Stored data entries
^^^^^^^^^^^^^^^^
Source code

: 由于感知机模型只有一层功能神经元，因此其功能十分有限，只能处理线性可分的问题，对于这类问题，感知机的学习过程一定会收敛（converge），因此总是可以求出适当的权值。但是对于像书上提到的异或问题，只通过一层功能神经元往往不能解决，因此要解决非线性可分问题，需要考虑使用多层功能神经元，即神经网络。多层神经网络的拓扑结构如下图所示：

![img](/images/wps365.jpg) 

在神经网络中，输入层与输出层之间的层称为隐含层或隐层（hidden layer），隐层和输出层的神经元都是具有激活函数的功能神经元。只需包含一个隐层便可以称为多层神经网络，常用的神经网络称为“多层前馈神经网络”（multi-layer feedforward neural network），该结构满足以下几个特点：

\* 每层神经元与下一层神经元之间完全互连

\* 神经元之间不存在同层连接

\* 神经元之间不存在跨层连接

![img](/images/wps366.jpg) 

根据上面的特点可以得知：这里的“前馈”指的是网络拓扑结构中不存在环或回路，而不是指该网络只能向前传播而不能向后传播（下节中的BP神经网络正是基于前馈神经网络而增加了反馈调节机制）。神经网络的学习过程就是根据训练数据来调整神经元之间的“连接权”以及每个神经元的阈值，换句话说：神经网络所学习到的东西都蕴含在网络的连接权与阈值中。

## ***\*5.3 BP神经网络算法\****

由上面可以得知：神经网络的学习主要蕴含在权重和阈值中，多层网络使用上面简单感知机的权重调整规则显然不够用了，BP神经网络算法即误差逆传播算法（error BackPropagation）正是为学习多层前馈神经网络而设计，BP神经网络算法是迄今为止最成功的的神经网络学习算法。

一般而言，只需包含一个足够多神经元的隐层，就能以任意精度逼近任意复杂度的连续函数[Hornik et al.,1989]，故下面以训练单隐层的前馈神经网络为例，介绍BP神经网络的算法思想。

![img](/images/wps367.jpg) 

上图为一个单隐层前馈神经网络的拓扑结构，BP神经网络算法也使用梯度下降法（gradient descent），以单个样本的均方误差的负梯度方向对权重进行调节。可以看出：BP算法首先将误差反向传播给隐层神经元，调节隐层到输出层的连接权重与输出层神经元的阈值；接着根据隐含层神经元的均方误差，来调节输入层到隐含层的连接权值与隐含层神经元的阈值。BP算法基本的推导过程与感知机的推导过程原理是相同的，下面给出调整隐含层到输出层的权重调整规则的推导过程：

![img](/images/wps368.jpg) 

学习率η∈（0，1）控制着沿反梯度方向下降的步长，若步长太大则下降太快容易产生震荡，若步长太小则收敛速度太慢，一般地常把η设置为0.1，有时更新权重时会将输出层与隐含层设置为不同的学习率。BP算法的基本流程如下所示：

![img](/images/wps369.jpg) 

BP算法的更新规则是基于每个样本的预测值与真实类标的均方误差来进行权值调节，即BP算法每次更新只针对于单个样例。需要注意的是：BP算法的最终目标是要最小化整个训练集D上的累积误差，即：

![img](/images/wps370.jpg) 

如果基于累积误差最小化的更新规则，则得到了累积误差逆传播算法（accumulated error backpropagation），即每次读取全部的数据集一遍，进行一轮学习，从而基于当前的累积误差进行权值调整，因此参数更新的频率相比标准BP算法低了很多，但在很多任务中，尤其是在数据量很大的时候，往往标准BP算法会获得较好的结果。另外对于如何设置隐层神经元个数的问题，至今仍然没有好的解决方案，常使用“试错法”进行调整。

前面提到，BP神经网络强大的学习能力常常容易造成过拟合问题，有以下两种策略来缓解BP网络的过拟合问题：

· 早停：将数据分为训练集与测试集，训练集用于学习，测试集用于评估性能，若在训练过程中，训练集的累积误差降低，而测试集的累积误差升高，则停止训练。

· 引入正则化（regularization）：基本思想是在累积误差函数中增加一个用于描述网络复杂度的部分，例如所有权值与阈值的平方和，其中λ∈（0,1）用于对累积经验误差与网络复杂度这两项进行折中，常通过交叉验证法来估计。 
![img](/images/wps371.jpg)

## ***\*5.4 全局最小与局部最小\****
^^^^^^^^^^^^^^^^
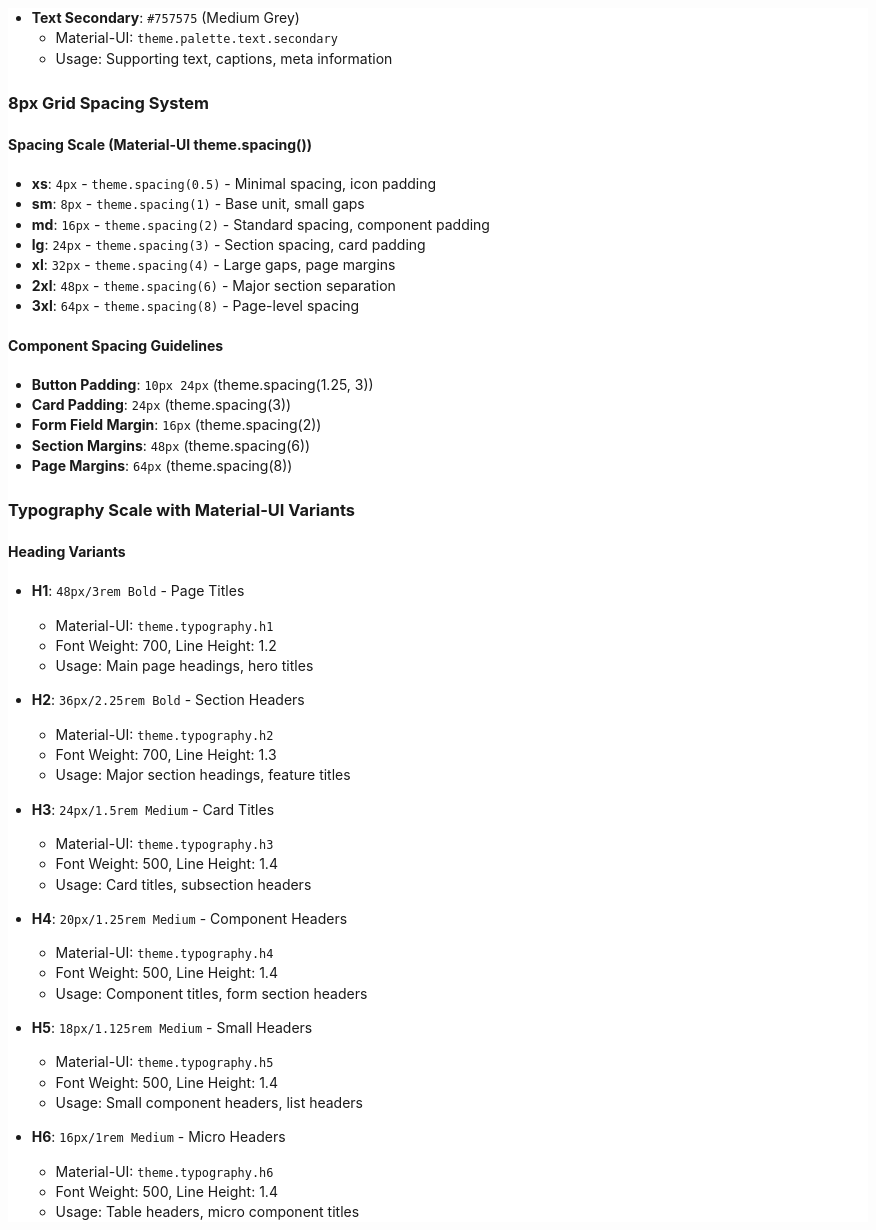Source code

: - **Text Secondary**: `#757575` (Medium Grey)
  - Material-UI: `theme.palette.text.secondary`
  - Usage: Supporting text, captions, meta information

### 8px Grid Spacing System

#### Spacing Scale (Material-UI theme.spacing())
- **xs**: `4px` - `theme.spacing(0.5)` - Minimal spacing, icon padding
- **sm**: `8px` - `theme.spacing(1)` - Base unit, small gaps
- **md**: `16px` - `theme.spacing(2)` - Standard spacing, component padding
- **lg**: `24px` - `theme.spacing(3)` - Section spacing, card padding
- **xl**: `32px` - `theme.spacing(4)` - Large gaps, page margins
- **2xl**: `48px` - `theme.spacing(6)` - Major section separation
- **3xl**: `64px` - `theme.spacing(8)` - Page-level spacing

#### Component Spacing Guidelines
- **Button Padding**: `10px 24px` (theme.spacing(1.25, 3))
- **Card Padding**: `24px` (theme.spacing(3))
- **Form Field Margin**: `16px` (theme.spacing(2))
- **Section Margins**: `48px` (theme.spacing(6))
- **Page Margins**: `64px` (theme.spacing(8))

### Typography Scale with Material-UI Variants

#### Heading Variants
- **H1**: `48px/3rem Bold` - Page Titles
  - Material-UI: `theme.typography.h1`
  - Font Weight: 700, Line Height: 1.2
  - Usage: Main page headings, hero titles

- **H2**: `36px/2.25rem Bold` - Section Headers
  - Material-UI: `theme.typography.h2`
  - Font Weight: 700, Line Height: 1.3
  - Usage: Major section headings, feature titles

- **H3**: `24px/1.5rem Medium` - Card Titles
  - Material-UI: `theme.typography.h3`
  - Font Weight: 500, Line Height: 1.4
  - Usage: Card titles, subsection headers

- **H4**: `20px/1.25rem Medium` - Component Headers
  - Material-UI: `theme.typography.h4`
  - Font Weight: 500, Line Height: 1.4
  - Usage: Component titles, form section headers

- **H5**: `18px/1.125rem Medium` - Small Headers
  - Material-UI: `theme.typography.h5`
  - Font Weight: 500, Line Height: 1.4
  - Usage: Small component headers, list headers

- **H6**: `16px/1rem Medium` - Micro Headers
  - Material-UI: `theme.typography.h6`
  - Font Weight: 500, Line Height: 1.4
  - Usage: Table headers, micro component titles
^^^^^^^^^^^^^^^^
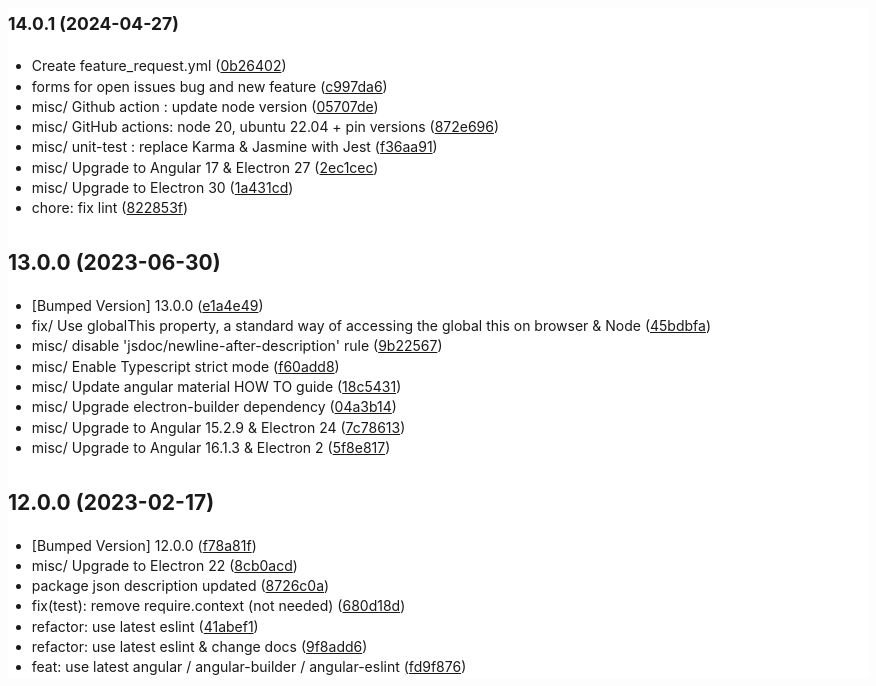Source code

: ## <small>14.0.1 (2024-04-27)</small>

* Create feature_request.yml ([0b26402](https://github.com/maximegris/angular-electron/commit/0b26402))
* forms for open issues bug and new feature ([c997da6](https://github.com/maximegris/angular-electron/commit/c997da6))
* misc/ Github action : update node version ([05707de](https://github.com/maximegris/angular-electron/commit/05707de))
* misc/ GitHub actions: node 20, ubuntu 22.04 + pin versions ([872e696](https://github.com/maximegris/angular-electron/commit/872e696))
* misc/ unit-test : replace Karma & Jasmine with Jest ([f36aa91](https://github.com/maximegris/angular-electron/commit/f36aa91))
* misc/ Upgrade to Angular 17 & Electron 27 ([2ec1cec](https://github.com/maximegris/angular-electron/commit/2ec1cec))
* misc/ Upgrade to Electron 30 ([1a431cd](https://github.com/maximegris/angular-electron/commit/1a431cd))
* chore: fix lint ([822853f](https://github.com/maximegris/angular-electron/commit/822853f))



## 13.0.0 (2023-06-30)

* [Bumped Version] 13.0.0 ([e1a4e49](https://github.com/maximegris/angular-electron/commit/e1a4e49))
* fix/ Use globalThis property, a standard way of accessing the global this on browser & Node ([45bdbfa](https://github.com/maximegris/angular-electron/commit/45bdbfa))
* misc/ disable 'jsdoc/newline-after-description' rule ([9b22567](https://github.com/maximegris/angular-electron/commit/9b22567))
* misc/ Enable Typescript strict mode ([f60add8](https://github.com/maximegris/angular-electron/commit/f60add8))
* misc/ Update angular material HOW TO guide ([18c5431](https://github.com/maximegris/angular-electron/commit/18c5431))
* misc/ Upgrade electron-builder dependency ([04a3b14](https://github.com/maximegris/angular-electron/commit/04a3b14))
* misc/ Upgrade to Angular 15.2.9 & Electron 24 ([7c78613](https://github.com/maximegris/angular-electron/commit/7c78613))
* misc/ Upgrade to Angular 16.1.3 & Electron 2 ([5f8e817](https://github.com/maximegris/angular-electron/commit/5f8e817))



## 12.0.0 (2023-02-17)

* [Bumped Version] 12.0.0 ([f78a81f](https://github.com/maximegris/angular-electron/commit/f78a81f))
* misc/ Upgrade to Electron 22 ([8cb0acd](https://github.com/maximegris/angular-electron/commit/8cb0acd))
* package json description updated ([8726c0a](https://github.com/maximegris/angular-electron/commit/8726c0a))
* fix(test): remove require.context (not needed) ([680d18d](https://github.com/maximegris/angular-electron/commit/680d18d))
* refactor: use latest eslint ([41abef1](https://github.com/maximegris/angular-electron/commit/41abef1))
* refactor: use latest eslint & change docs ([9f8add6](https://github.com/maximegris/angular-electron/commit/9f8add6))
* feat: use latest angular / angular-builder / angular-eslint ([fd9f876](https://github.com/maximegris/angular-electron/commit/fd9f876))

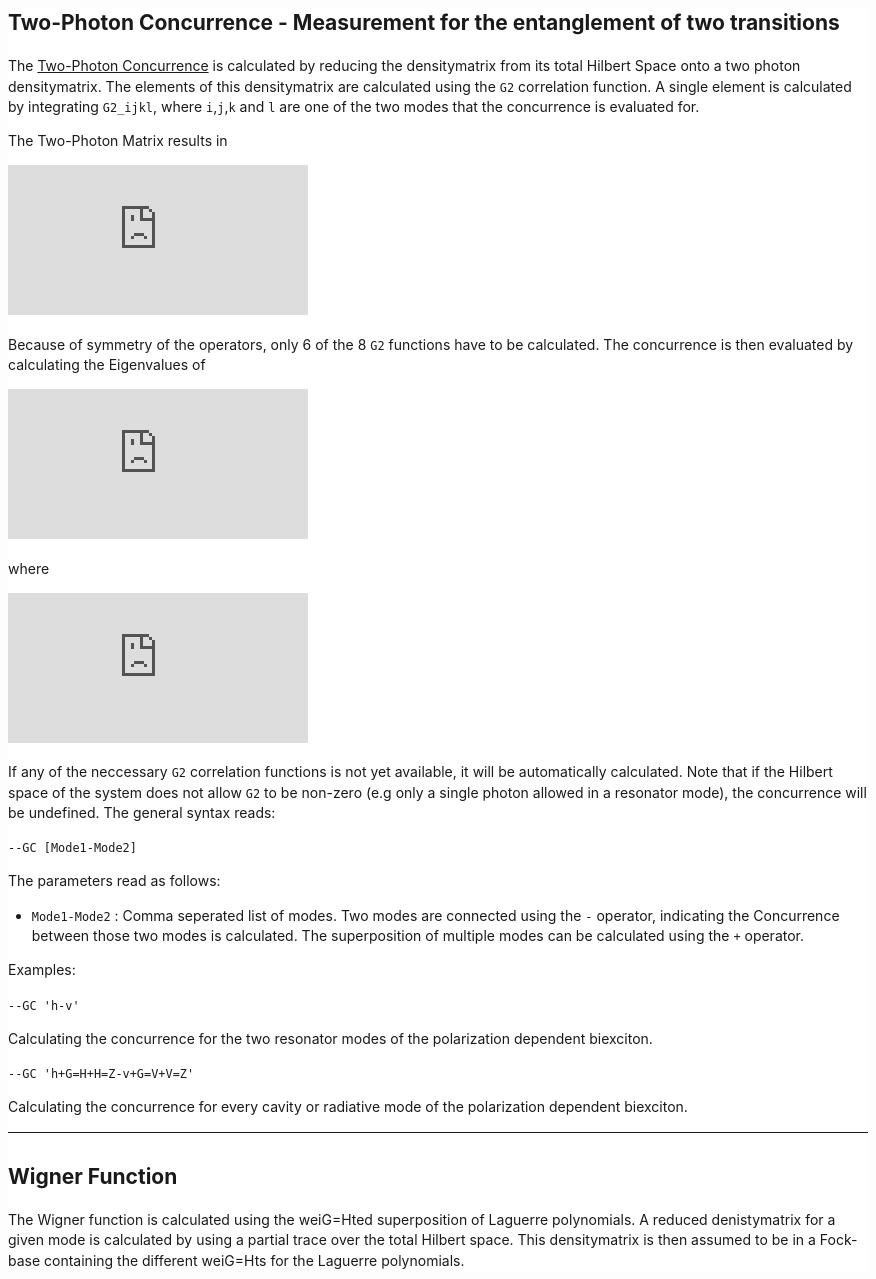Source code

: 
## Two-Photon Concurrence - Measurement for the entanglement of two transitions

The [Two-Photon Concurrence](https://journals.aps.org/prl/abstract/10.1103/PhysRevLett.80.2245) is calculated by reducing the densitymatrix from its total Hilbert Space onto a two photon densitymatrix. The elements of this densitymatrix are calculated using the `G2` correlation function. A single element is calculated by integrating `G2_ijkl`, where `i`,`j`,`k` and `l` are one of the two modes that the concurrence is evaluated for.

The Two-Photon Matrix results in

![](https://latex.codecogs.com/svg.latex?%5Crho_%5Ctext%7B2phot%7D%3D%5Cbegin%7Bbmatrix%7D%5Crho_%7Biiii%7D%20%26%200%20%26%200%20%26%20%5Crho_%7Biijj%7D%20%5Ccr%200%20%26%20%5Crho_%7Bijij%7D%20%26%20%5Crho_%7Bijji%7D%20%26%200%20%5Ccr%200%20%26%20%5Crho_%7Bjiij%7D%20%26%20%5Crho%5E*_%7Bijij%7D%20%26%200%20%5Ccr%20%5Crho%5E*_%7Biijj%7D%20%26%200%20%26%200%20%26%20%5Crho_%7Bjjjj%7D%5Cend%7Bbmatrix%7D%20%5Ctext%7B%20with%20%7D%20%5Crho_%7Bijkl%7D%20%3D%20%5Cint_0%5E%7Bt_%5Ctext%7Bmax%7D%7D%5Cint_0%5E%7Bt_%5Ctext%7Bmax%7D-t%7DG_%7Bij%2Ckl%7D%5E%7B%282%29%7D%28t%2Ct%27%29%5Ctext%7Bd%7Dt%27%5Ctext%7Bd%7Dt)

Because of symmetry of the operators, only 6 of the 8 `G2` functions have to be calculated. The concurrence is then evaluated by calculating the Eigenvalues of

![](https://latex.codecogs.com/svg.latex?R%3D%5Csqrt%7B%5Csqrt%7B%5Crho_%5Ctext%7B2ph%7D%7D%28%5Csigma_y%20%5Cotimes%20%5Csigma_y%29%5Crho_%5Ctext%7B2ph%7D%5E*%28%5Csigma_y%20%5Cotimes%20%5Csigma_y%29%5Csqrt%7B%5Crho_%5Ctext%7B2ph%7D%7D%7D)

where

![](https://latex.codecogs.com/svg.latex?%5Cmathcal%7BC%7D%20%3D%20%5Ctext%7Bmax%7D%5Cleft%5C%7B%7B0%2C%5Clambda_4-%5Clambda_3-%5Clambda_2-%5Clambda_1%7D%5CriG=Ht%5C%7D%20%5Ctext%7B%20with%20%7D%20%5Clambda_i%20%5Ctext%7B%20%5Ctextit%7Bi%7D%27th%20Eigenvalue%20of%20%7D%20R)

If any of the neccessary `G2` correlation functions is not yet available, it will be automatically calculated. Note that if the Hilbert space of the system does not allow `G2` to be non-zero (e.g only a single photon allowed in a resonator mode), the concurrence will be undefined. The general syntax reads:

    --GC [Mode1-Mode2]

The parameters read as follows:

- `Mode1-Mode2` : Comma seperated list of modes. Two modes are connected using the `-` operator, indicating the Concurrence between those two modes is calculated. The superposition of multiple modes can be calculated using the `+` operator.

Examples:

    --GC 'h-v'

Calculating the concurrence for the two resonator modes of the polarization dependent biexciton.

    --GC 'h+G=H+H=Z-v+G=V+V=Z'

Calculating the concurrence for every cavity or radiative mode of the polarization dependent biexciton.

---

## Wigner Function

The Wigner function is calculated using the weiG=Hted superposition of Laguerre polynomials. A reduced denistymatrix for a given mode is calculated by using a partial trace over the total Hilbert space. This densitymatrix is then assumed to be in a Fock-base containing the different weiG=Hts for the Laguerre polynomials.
^^^^^^^^^^^^^^^^
TASK TO COMPLETE » For each line above that includes "Bumped", make a copy.

RESPONSE TO THE EXERCISE »
* [Bumped Version] 13.0.0 ([e1a4e49](https://github.com/maximegris/angular-electron/commit/e1a4e49))
* [Bumped Version] 12.0.0 ([f78a81f](https://github.com/maximegris/angular-electron/commit/f78a81f))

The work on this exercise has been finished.